=== Source passage ===
21.         It attaches for that purpose what it claims is a copy its entire tender submission prior to 15 October 2020, the very last document of which is a public liability insurance document issued by Auto & General on 18 September and date stamped by the SAPS on 13 October 2020. The certificate attached by the first respondent, the applicant says, is not the same certificate as that attached to its bid; it was the wrong certificate (viz for professional (not public) liability insurance) in error submitted by the applicant later in response to the second tender.

22.         On the applicant’s version, in order to understand how it came about that the first respondent was in possession of a professional liability insurance certificate bearing an SAPS stamp date of 16 December 2020, it is necessary to consider a lengthy confession of Mr Moerane in the founding affidavit, some of which is disputed by the first respondent and all of which is roundly castigated at length by the second as evidencing criminal conduct such as fraud, corruption and collusion. It is not necessary, in my view, for me to traverse all the minutiae deposed to by the parties in this regard, much of which bristles with irrelevant disputes that have largely served only to lengthen the papers and increase unnecessarily the costs.
=== The data ===
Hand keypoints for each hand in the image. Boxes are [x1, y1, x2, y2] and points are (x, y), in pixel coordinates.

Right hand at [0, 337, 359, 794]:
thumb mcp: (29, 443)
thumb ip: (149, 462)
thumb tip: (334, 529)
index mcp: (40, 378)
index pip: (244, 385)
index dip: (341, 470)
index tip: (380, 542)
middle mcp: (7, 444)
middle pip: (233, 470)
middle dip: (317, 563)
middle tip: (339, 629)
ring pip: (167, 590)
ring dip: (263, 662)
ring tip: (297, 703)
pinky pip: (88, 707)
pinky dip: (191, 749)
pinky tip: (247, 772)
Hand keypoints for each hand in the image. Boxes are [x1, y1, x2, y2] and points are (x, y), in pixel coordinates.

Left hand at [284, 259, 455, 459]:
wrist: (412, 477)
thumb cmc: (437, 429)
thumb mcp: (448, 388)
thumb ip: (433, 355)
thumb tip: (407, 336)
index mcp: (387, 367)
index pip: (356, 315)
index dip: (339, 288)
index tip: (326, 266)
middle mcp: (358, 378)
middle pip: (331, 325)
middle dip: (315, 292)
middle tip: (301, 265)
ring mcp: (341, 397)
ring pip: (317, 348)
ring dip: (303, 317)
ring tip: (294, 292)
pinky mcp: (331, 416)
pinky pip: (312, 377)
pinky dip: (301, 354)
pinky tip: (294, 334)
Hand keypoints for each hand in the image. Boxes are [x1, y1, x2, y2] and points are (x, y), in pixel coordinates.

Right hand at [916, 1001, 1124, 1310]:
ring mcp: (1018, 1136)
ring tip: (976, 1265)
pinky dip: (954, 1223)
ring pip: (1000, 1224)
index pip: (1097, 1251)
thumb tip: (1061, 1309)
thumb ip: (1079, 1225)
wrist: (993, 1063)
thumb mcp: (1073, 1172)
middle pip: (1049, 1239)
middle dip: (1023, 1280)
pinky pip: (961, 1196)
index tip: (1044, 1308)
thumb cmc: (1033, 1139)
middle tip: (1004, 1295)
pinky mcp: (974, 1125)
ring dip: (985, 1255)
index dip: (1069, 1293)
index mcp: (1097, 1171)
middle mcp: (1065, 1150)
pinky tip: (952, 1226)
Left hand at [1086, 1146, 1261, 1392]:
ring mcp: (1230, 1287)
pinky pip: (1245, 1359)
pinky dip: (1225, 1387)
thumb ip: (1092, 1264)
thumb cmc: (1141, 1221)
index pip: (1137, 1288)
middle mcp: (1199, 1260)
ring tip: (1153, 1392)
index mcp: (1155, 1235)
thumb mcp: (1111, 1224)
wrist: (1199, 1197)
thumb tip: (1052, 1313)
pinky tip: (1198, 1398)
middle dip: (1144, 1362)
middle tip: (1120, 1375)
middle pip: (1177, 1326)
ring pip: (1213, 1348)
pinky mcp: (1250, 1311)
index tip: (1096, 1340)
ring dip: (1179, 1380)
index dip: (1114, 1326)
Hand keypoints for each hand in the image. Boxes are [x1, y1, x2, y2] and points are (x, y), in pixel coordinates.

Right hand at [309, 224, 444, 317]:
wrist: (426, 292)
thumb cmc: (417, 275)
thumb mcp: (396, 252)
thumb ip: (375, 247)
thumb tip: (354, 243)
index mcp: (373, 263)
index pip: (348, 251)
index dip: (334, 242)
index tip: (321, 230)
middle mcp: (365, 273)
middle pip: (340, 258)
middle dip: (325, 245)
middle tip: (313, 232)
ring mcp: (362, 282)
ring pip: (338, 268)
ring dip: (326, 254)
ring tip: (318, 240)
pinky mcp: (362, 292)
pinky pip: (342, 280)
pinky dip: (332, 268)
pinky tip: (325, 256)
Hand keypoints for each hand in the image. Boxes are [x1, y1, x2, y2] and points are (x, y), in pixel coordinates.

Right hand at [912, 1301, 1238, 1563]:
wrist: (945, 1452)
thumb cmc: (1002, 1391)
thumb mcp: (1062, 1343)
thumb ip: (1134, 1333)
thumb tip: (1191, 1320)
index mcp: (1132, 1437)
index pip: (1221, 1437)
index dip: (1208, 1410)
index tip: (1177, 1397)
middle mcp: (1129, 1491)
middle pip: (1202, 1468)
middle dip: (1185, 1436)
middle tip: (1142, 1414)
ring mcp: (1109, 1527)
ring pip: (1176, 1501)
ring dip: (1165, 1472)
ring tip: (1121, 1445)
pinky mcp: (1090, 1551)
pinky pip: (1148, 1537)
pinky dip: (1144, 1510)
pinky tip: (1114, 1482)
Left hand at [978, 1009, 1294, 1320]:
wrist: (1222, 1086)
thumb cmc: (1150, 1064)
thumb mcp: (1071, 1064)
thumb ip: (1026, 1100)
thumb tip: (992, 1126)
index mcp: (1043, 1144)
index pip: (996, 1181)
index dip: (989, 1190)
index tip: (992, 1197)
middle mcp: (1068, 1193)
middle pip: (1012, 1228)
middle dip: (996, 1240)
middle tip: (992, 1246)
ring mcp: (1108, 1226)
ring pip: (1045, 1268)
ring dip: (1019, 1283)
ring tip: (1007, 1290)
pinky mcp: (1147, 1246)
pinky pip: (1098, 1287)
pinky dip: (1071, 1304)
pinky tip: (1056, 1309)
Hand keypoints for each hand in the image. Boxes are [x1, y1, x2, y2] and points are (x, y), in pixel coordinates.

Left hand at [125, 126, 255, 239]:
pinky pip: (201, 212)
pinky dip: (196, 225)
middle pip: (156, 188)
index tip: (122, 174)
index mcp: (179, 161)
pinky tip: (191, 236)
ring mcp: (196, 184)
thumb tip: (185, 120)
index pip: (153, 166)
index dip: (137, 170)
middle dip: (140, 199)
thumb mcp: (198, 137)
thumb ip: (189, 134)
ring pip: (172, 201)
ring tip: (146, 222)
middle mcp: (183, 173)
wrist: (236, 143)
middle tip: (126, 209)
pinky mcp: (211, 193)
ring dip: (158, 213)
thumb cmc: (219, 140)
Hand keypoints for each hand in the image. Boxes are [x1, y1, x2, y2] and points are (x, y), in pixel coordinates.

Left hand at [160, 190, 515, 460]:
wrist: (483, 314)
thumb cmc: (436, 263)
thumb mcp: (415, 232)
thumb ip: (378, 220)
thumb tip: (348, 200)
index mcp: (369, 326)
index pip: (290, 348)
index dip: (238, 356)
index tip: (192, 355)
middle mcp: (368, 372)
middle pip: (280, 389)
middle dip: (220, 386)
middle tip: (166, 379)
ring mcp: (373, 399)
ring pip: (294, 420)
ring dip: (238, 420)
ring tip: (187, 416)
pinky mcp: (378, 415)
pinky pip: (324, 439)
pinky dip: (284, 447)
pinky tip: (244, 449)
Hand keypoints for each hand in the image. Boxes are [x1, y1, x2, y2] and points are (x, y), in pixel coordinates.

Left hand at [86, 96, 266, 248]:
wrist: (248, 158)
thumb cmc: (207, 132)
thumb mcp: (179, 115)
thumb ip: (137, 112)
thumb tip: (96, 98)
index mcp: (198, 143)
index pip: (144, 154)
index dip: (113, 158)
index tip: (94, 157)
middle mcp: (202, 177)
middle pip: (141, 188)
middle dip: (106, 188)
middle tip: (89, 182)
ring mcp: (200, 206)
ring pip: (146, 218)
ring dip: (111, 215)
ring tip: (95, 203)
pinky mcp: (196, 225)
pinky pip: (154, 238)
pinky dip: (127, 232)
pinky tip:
===
## What to do
Continue the court judgment about the disputed tender bid and insurance certificate from where it stops.

## Result below
23.         In short, the matter concerns the applicant’s conduct when it discovered that the first tender was to be readvertised in the form of the second, and concluded that there was no hope of success in regard to its first bid. Instead of launching review proceedings at that stage, as it should have done, with or without an application for interim relief pending such review, the applicant, on its own version surreptitiously engaged with representatives of the first respondent to submit a bid in response to the second tender, thereby using the same documents which it had submitted for the first, but at a time some two months after the closing date stipulated for the second tender.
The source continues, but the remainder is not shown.